晚上睡在廣州,有點失眠。

我感到忽然之間就緊張起來了,就在我從周小雙家出來的時候,我忽然接到了老彭前妻潘女俠的電話。

潘女俠跟我講,說老彭的生意可能要完蛋,中山的廠子搞不下去了。

我大驚失色,忙問是什麽情況。

潘女俠道:“還能是什麽情況?被女狐狸精迷得走不動道了唄,做生意也不會做了!天天跟著人家學什麽金融操作,老彭那腦子,是能玩金融的嗎?

我懷疑那女的也是故意設的套,我聽說今年虧了幾千萬!他有多少家底啊,虧這麽多,現在逼著要錢要賣廠了!”

我徹底驚呆了,我和老彭打高爾夫球的時候,隻是覺得他好像精神狀態不太好,有點走背運,沒有想到這才幾天的功夫,他竟然就要賣廠了?

我的天啊!

我想潘女俠是不是因為恨老彭,所以他才故意把事兒說得這麽嚴重,但是我想了想,覺得這種可能性不大,因為她從來都不聯係我,偏偏這個時候聯係,說明事情肯定有點嚴重。

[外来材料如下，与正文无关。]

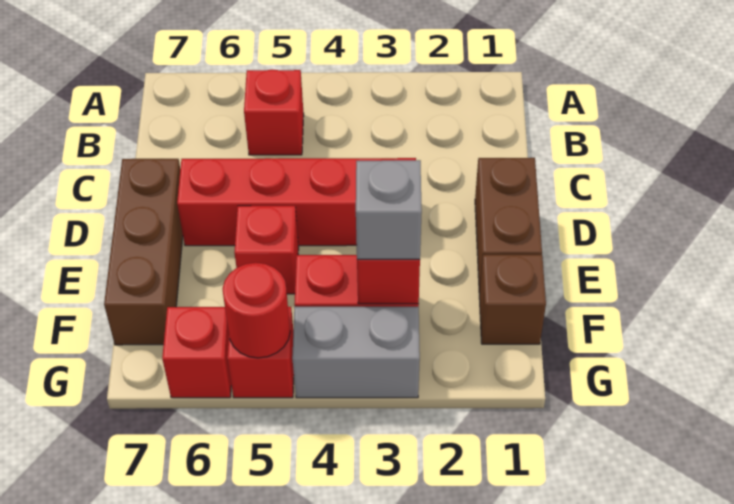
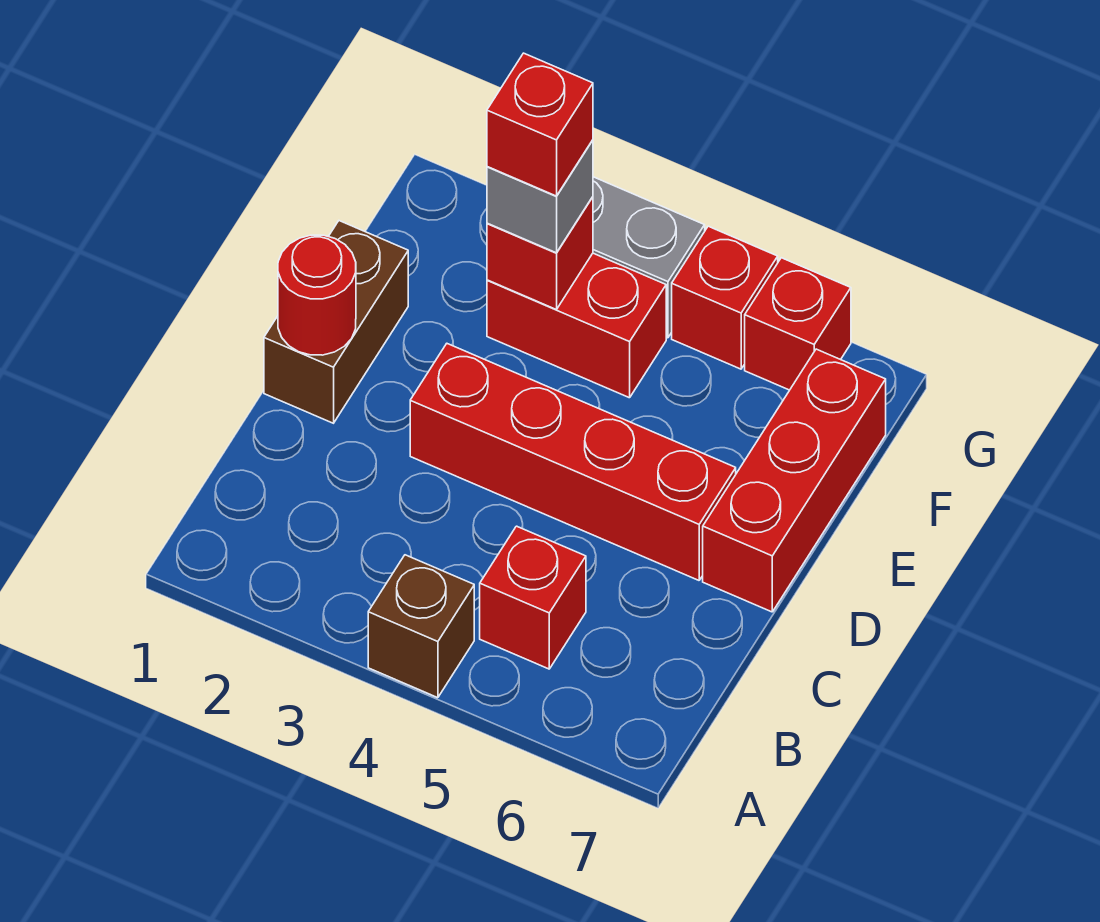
brown 1x3 brick [104,159,183,345] -> red 1x3 brick [703,349,886,612]
red 1x1 brick [234,206,299,294] -> red 1x1 brick moved to [487,53,593,196]
brown 1x1 brick [479,255,546,344] -> brown 1x1 brick moved to [368,555,474,698]
red 1x1 round brick [223,263,290,358] -> red 1x1 round brick moved to [278,235,356,355]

我躺在**想,今年我身邊的這些人好像都過得不咋地,董武國就不講了,他是最先垮的,然後蘇雪嬌也幾乎垮掉,如果不是我兜底,估計早就完蛋了,現在杜衡好像情況比較糟糕,老彭現在又爆雷,還有個馬從靜去年賺得盆滿缽滿,今年也快山窮水盡。

實話講,去年年底的時候說08年是最難熬的一年,今年開年的時候我還沒有那種感覺,但是現在我終於感受到了涼意了。

然後我立馬聯想到自己,我現在一個月付五十萬房貸,萬一深圳的地產不能轉暖,我怎麽辦?

如果這種局麵再熬兩年,我一年要付六百萬,我兩年要付一千二百萬,我哪裏有那麽多錢?

而如果我現在放棄,就等於所有的一切化為虛無,我之前付出的,蘇雪嬌的全部身家,一切都成了飛灰了。

一念及此,我後背發涼,我立馬看房地產的最近訊息,不看還沒啥,一看是剛剛穩住的深圳房價又往下挫了,兩個月均價挫了快兩千了。

我算了一下我手中的房子,一平米兩千,這是多大的數字?是我現在的能力承受不住的數字啊。

我輾轉反側,想到我去上海見孫邦喜,孫邦喜給我介紹的那個投機高手孫超。

孫超講過,投機最重要的一點就是要認賠,要認輸!

你的操作錯誤了,就要承認錯誤,要認輸,而不是一直在錯誤的路上堅持,如果一直堅持就越陷越深,直到最後墮入萬劫不複的境地。

我想我現在是不是沒有認輸,一直在陷落呢?我現在是不是要認賭服輸呢?

我腦子裏很淩亂,不知道該怎麽辦!

很多人講,說房子肯定要漲的,絕對會保值,尤其是在一線城市,尤其是08年那個時候,房價才剛剛上漲呢!

我很想問一句,既然一定要漲,那我們這個世界上還有窮人?

在當年誰知道一定會漲到今天這個樣子?所以我們不能用結果來評判當初的過程。

我一夜迷迷糊糊沒有怎麽睡好,等天亮了我才小睡了一會兒,吃了早飯之後我準備開車回深圳,這時候我接到了老彭的電話。

看到來電,我盯著電話看了十幾秒才接聽,我問:

“彭哥,您在哪裏?”

“兄弟,你彭哥給你打電話是有個事兒要你幫忙!”老彭道。

“老哥,您講,什麽事兒?”

“老哥很慚愧啊,我換了老婆結果也不盡如人意,嘿嘿,一年的功夫沒到,日子過不動了!這不,又準備離婚了,上次你給我介紹的那家律師事務所不錯,但是我現在沒有聯係方式了……”

我一聽老彭這麽講話,我眉頭便皺了起來。

當時那種感覺無法用言語來描述,我隔著電話都能感受到對方情緒的低落。

我道:

“彭哥,要不你來廣州唄,我人就在廣州!”

“你在老黃那邊?還是算了吧?下次我們約唄!”

我道:

“我沒在黃海山那邊,我是有朋友家裏有點事,我來吃酒呢!你要找律師,我幹脆帶你過去嘛!”

老彭沉吟了很久,才說:“好吧!”

我等到他的時候已經是下午了,我們見麵的時候我看他臉色特別的差,我說:

“彭哥,先吃飯唄!找律師也不急於一時,再說了,你做了婚前財產公示的,也沒有什麽好擔心的,你婚前財產對方也別想分!”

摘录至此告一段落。